Check if two unordered lists are equal [duplicate]
I'm looking for an easy (and quick) way to determine if two unordered lists contain the same elements:
For example:
['one', 'two', 'three'] == ['one', 'two', 'three'] : true
['one', 'two', 'three'] == ['one', 'three', 'two'] : true
['one', 'two', 'three'] == ['one', 'two', 'three', 'three'] : false
['one', 'two', 'three'] == ['one', 'two', 'three', 'four'] : false
['one', 'two', 'three'] == ['one', 'two', 'four'] : false
['one', 'two', 'three'] == ['one'] : false
I'm hoping to do this without using a map.

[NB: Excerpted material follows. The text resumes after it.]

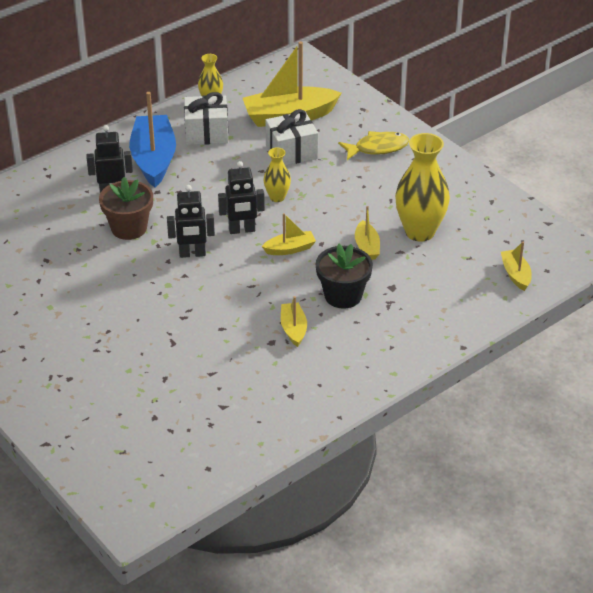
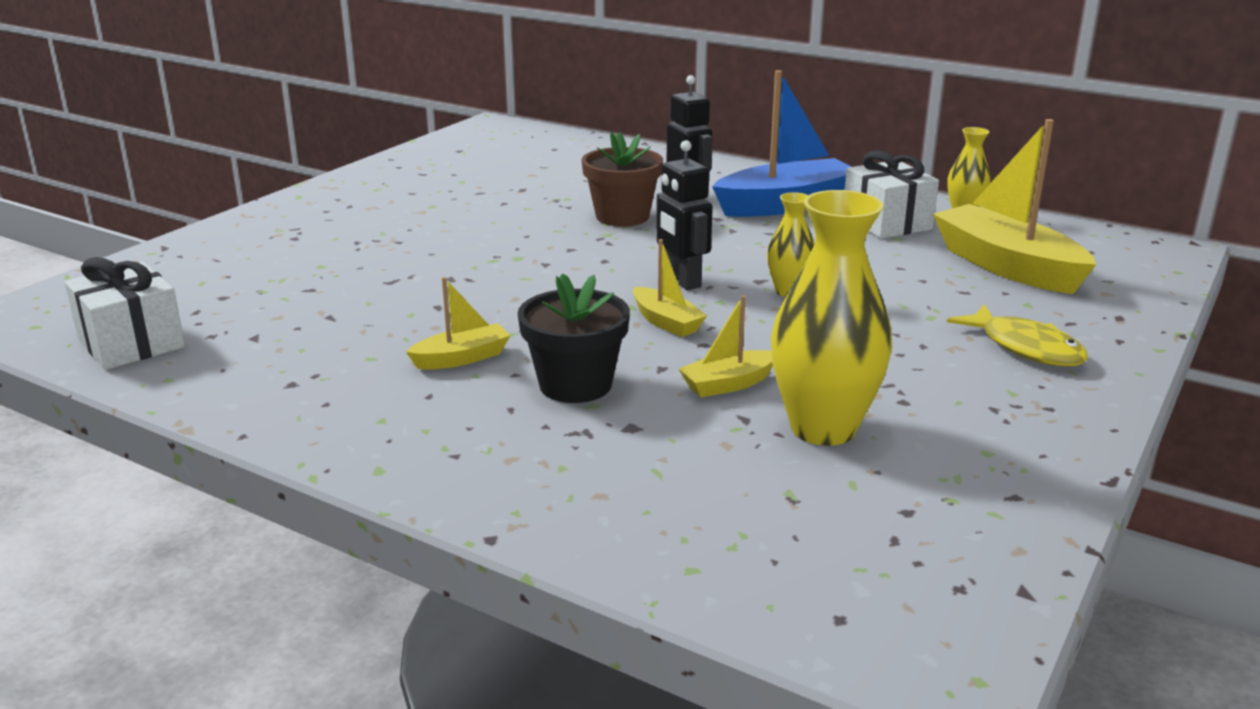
camera: 70 degrees right, 15 degrees down
(192, 254) = (597, 260): black robot -> none
(291, 152) = (918, 283): white gift -> white gift (131, 343)
(515, 274) = (784, 572): yellow boat -> none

Python has a built-in datatype for an unordered collection of (hashable) things, called a set
. If you convert both lists to sets, the comparison will be unordered.
set(x) == set(y)
Documentation on set
EDIT: @mdwhatcott points out that you want to check for duplicates. set
ignores these, so you need a similar data structure that also keeps track of the number of items in each list. This is called a multiset; the best approximation in the standard library is a collections.Counter
:
>>> import collections
>>> compare = lambda x, y: collections.Counter(x) == collections.Counter(y)
>>>
>>> compare([1,2,3], [1,2,3,3])
False
>>> compare([1,2,3], [1,2,3])
True
>>> compare([1,2,3,3], [1,2,2,3])
False
>>>
If elements are always nearly sorted as in your example then builtin .sort()
(timsort) should be fast:
>>> a = [1,1,2]
>>> b = [1,2,2]
>>> a.sort()
>>> b.sort()
>>> a == b
False
If you don't want to sort inplace you could use sorted()
.
In practice it might always be faster then collections.Counter()
(despite asymptotically O(n)
time being better then O(n*log(n))
for .sort()
). Measure it; If it is important.